The Dow hit another all time record high yesterday closing at 14,296 amid better than expected ADP private payroll data and improving sentiment about the upcoming February jobs report that will be released on Friday.
Today investors are watching closely to see what position the European Central Bank (ECB) decides to take with interest rates.
The majority of economists are expecting ECB President Mario Draghi to keep interest rates unchanged at .075.
During today’s ECB meeting, Draghi is expected to talk about the economic outlook of the 17 block member euro area and address the stability of the euro currency in light of some fresh questions about Italy’s fiscal obligations to carry out their ECB endorsed austerity programs after recent political challenges have emerged in Italy due to their latest election results that saw the rise of some anti-austerity leaders.
As equity markets spike higher in the U.S. and the Dow makes new highs every day, investors continue to search for other catalysts to drive U.S. equities higher besides loose monetary policies by the Federal Reserve, low returns with U.S. Treasuries, and a brightening outlook for the U.S. housing market.

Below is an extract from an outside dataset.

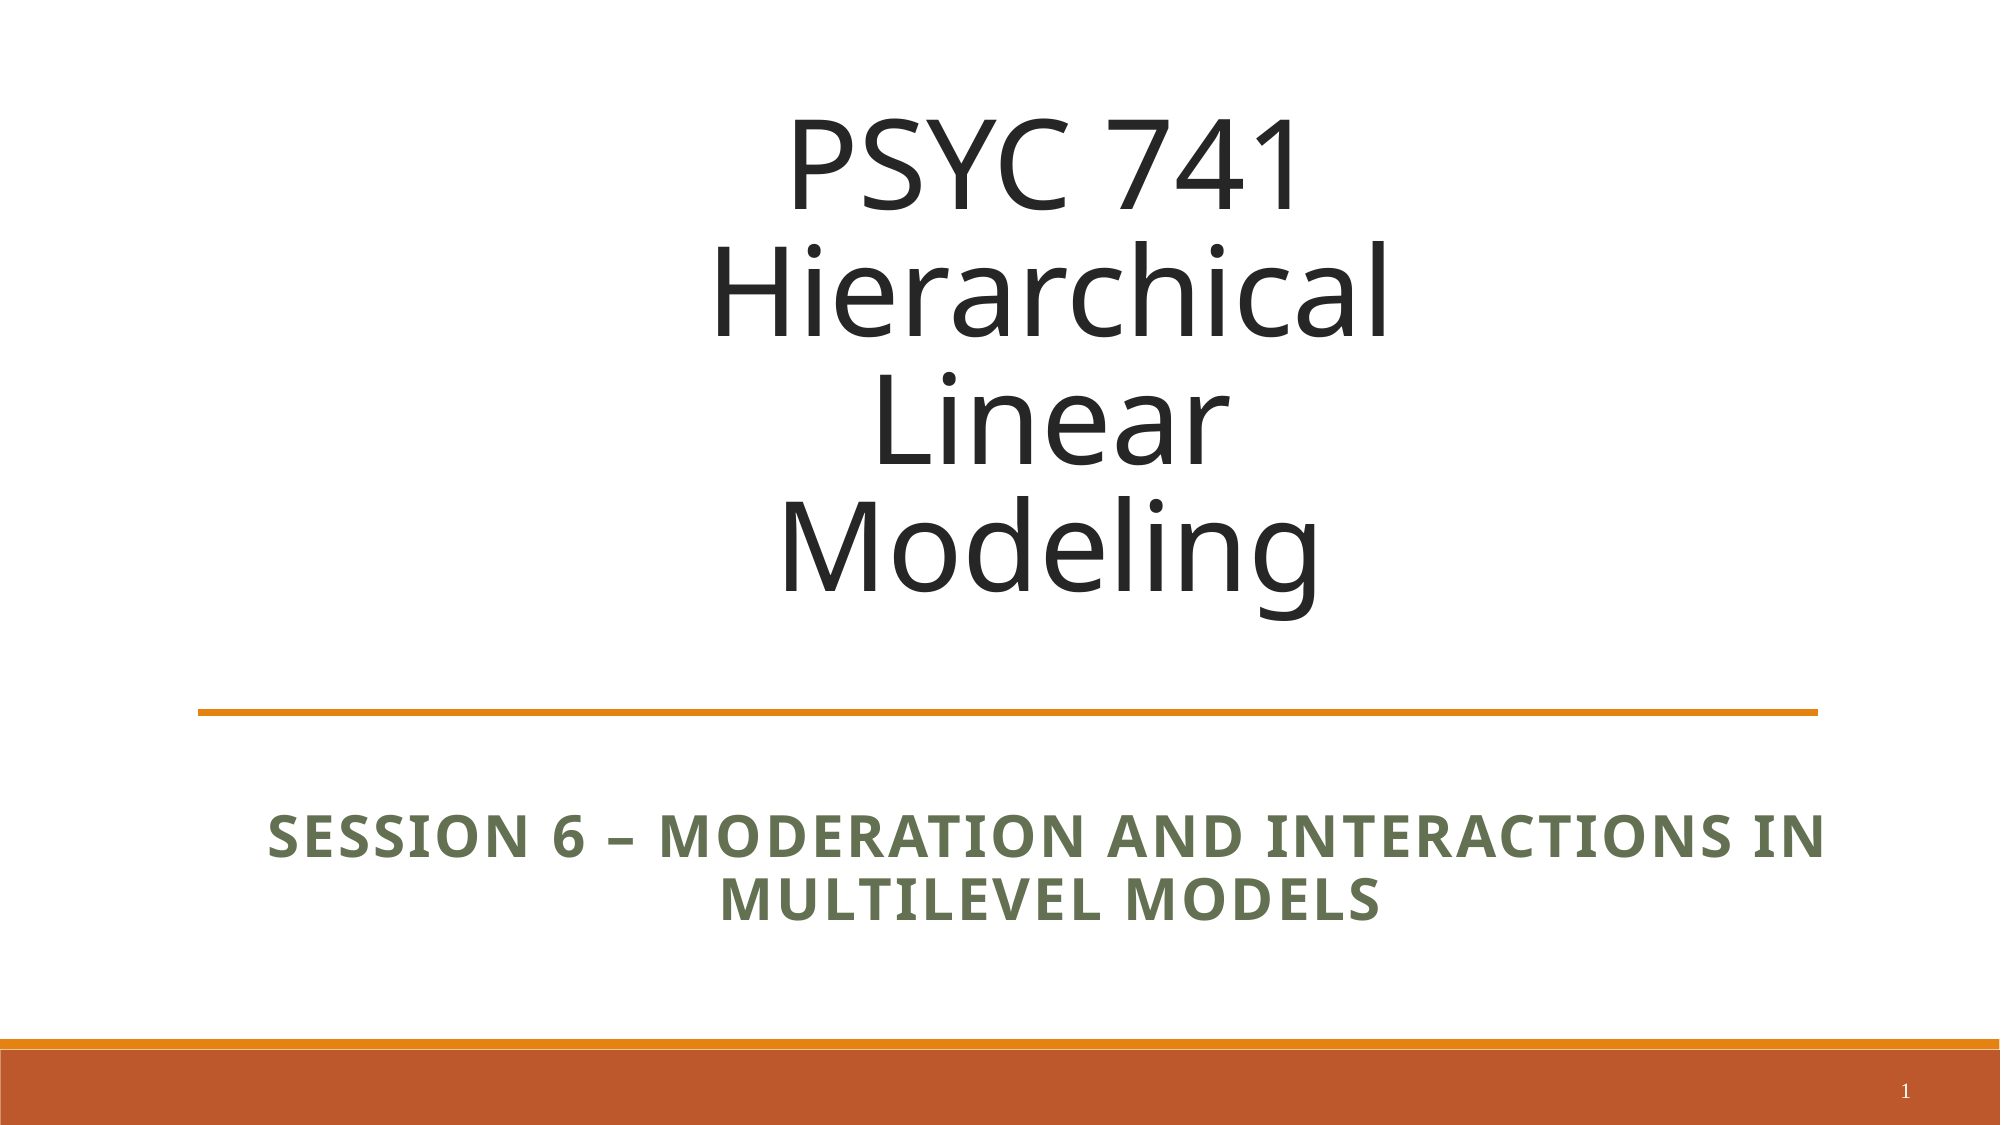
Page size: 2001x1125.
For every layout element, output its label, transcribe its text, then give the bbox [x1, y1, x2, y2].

subtitle Session 6 – Moderation and interactions in multilevel models [225, 800, 1875, 988]
title PSYC 741 Hierarchical Linear Modeling [575, 0, 1525, 625]
slide_number 1 [1711, 1059, 1927, 1120]
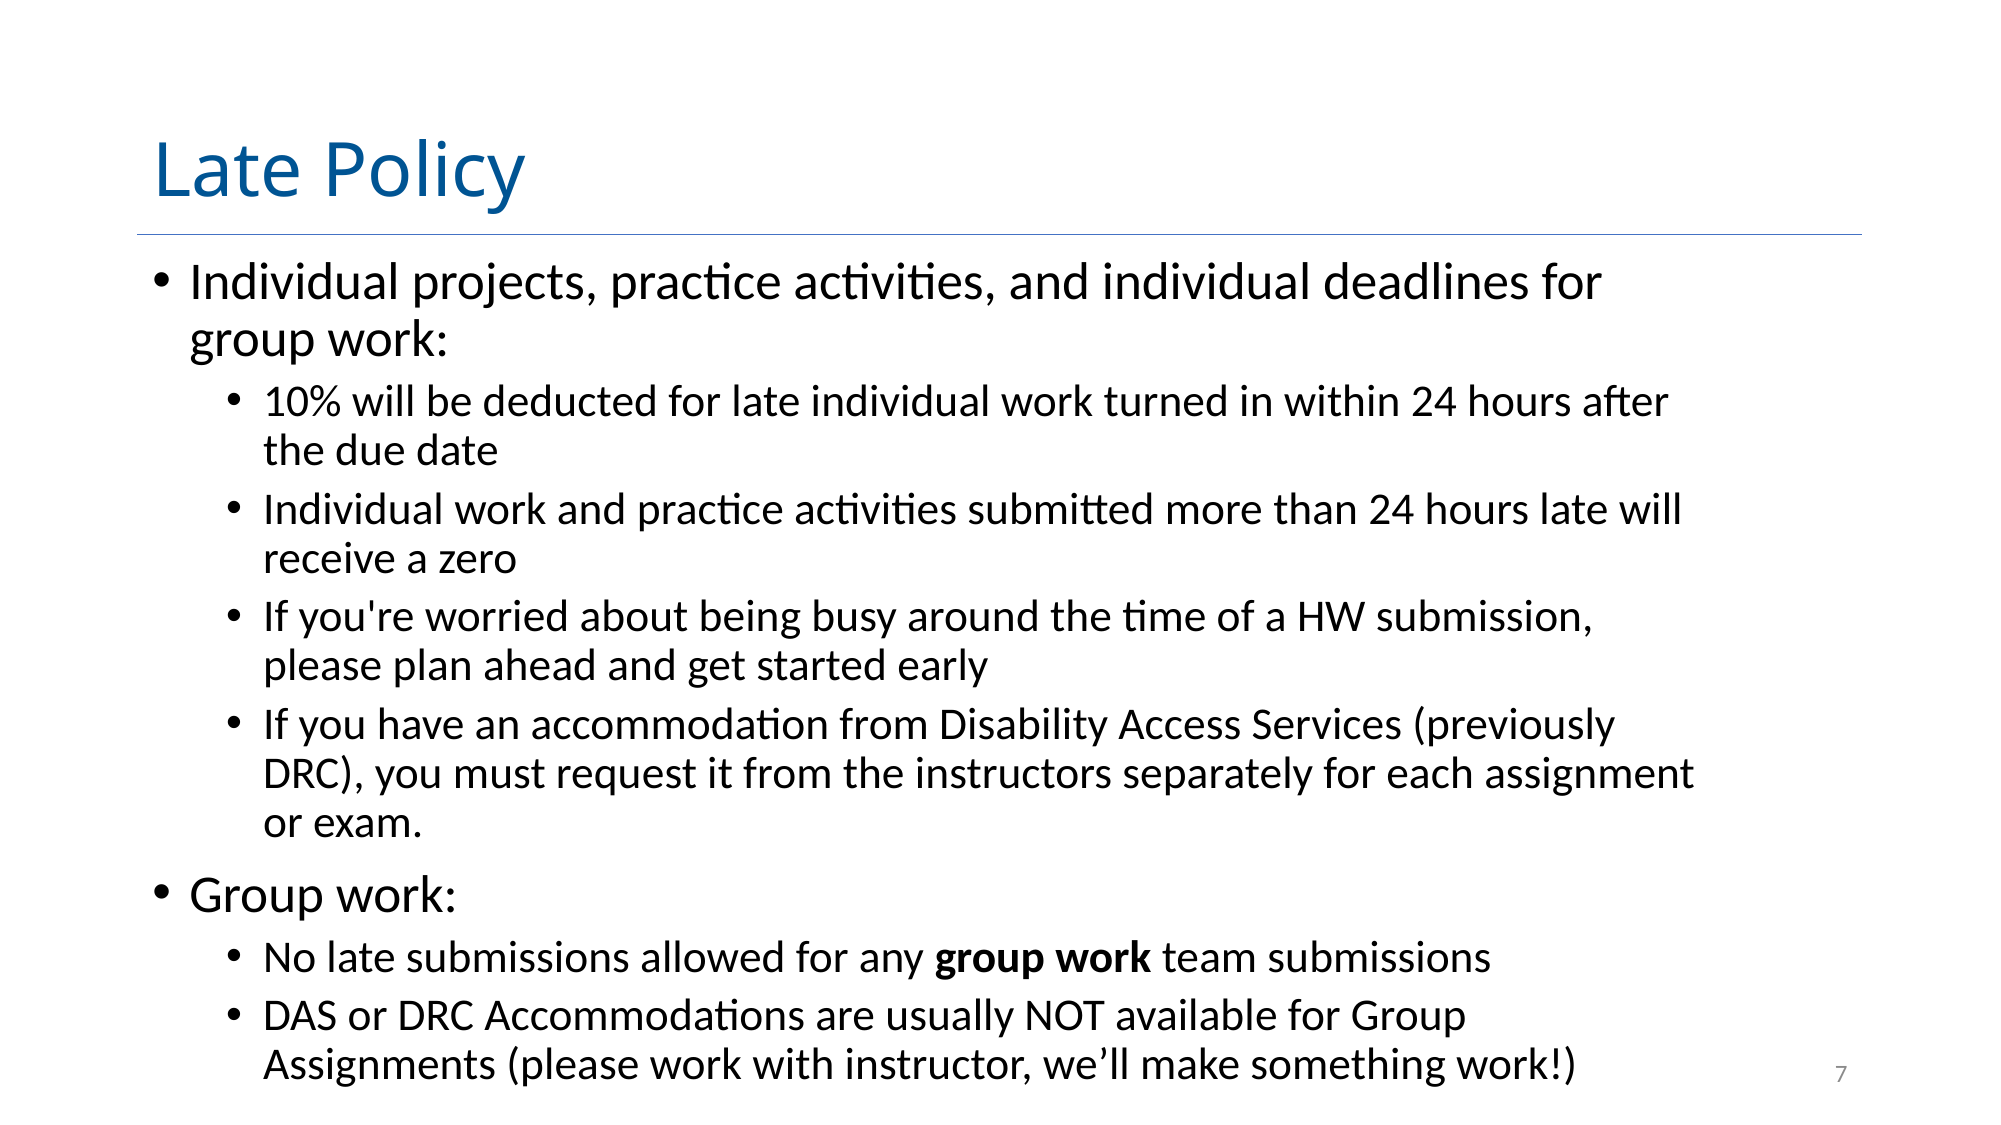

There are still plenty of retail investors who missed the early 2013 bull market rally and are waiting patiently on the sidelines for a market pullback in the 3-6 percent range before adding to their risk exposure with equities.
U.S. Economic Outlook for 2013
Modest growth is expected for the United States in 2013. The Congressional Budget Office (CBO) expects that economic activity in the U.S. will expand slowly this year, with real GDP growing by just 1.4 percent.
As the 85 billion sequester cuts take shape across the United States in the 2013 fiscal year ending Sept. 30th, the CBO estimates that the cuts will count towards about a 0.6 percentage point drag on economic growth in 2013.
That lower marginal growth rate from the sequester cuts combined with the 2 percent increase in the payroll tax for Americans could easily add some new challenges to the U.S. economy in 2013.
Although the retail and consumer spending numbers for January did not fall dramatically in January due to the 2 percent payroll tax hike which reduced the incomes for millions of Americans, lower spending levels could still register in the months ahead as more Americans have less money to save while their wages have declined.